_Task item_
Format every line of the material below as a Markdown table with the columns "No." and "Line", giving each row a number and leaving out blank lines.

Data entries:
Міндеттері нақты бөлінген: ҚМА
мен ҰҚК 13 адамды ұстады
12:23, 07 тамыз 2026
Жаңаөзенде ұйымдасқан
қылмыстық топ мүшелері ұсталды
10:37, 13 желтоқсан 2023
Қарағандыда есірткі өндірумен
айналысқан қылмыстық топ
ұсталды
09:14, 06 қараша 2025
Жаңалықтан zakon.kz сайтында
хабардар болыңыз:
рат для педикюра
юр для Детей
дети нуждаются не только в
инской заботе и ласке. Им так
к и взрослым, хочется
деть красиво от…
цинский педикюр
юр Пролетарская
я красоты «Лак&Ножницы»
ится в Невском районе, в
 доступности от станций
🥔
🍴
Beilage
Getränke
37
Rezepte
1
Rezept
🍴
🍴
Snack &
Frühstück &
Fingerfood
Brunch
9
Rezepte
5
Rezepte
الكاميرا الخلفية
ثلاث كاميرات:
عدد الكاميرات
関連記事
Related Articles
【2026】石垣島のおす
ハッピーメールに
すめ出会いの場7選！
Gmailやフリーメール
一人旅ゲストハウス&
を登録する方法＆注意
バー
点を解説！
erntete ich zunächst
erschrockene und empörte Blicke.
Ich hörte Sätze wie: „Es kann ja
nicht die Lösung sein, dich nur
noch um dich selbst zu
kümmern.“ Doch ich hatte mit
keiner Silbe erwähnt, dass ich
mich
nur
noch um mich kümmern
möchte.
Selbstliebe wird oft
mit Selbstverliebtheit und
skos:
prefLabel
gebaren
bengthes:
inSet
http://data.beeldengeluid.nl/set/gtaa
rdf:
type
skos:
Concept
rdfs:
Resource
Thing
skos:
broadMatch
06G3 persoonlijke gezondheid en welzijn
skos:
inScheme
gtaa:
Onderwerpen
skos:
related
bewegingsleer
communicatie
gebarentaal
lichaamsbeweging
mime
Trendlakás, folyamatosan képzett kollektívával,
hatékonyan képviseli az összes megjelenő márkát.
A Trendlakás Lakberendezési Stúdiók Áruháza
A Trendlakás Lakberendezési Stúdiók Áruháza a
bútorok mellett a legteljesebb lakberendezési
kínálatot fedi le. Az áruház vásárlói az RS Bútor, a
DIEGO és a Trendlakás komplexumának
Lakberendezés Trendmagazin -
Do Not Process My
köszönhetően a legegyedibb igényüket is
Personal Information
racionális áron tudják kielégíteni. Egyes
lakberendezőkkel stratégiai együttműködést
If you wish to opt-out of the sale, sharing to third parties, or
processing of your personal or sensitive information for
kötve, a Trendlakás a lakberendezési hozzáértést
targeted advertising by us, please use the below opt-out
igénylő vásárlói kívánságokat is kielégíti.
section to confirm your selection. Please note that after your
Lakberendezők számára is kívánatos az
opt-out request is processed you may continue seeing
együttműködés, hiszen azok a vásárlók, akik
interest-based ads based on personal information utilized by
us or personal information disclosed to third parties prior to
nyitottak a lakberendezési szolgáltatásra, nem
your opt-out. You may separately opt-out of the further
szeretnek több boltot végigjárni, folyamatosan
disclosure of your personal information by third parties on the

_Solution for this exercise_
| No. | Line |
|---|---|
| 1 | Міндеттері нақты бөлінген: ҚМА |
| 2 | мен ҰҚК 13 адамды ұстады |
| 3 | 12:23, 07 тамыз 2026 |
| 4 | Жаңаөзенде ұйымдасқан |
| 5 | қылмыстық топ мүшелері ұсталды |
| 6 | 10:37, 13 желтоқсан 2023 |
| 7 | Қарағандыда есірткі өндірумен |
| 8 | айналысқан қылмыстық топ |
| 9 | ұсталды |
| 10 | 09:14, 06 қараша 2025 |
| 11 | Жаңалықтан zakon.kz сайтында |
| 12 | хабардар болыңыз: |
| 13 | рат для педикюра |
| 14 | юр для Детей |
| 15 | дети нуждаются не только в |
| 16 | инской заботе и ласке. Им так |
| 17 | к и взрослым, хочется |
| 18 | деть красиво от… |
| 19 | цинский педикюр |
| 20 | юр Пролетарская |
| 21 | я красоты «Лак&Ножницы» |
| 22 | ится в Невском районе, в |
| 23 |  доступности от станций |
| 24 | 🥔 |
| 25 | 🍴 |
| 26 | Beilage |
| 27 | Getränke |
| 28 | 37 |
| 29 | Rezepte |
| 30 | 1 |
| 31 | Rezept |
| 32 | 🍴 |
| 33 | 🍴 |
| 34 | Snack & |
| 35 | Frühstück & |
| 36 | Fingerfood |
| 37 | Brunch |
| 38 | 9 |
| 39 | Rezepte |
| 40 | 5 |
| 41 | Rezepte |
| 42 | الكاميرا الخلفية |
| 43 | ثلاث كاميرات: |
| 44 | عدد الكاميرات |
| 45 | 関連記事 |
| 46 | Related Articles |
| 47 | 【2026】石垣島のおす |
| 48 | ハッピーメールに |
| 49 | すめ出会いの場7選！ |
| 50 | Gmailやフリーメール |
| 51 | 一人旅ゲストハウス& |
| 52 | を登録する方法＆注意 |
| 53 | バー |
| 54 | 点を解説！ |
| 55 | erntete ich zunächst |
| 56 | erschrockene und empörte Blicke. |
| 57 | Ich hörte Sätze wie: „Es kann ja |
| 58 | nicht die Lösung sein, dich nur |
| 59 | noch um dich selbst zu |
| 60 | kümmern.“ Doch ich hatte mit |
| 61 | keiner Silbe erwähnt, dass ich |
| 62 | mich |
| 63 | nur |
| 64 | noch um mich kümmern |
| 65 | möchte. |
| 66 | Selbstliebe wird oft |
| 67 | mit Selbstverliebtheit und |
| 68 | skos: |
| 69 | prefLabel |
| 70 | gebaren |
| 71 | bengthes: |
| 72 | inSet |
| 73 | http://data.beeldengeluid.nl/set/gtaa |
| 74 | rdf: |
| 75 | type |
| 76 | skos: |
| 77 | Concept |
| 78 | rdfs: |
| 79 | Resource |
| 80 | Thing |
| 81 | skos: |
| 82 | broadMatch |
| 83 | 06G3 persoonlijke gezondheid en welzijn |
| 84 | skos: |
| 85 | inScheme |
| 86 | gtaa: |
| 87 | Onderwerpen |
| 88 | skos: |
| 89 | related |
| 90 | bewegingsleer |
| 91 | communicatie |
| 92 | gebarentaal |
| 93 | lichaamsbeweging |
| 94 | mime |
| 95 | Trendlakás, folyamatosan képzett kollektívával, |
| 96 | hatékonyan képviseli az összes megjelenő márkát. |
| 97 | A Trendlakás Lakberendezési Stúdiók Áruháza |
| 98 | A Trendlakás Lakberendezési Stúdiók Áruháza a |
| 99 | bútorok mellett a legteljesebb lakberendezési |
| 100 | kínálatot fedi le. Az áruház vásárlói az RS Bútor, a |
| 101 | DIEGO és a Trendlakás komplexumának |
| 102 | Lakberendezés Trendmagazin - |
| 103 | Do Not Process My |
| 104 | köszönhetően a legegyedibb igényüket is |
| 105 | Personal Information |
| 106 | racionális áron tudják kielégíteni. Egyes |
| 107 | lakberendezőkkel stratégiai együttműködést |
| 108 | If you wish to opt-out of the sale, sharing to third parties, or |
| 109 | processing of your personal or sensitive information for |
| 110 | kötve, a Trendlakás a lakberendezési hozzáértést |
| 111 | targeted advertising by us, please use the below opt-out |
| 112 | igénylő vásárlói kívánságokat is kielégíti. |
| 113 | section to confirm your selection. Please note that after your |
| 114 | Lakberendezők számára is kívánatos az |
| 115 | opt-out request is processed you may continue seeing |
| 116 | együttműködés, hiszen azok a vásárlók, akik |
| 117 | interest-based ads based on personal information utilized by |
| 118 | us or personal information disclosed to third parties prior to |
| 119 | nyitottak a lakberendezési szolgáltatásra, nem |
| 120 | your opt-out. You may separately opt-out of the further |
| 121 | szeretnek több boltot végigjárni, folyamatosan |
| 122 | disclosure of your personal information by third parties on the |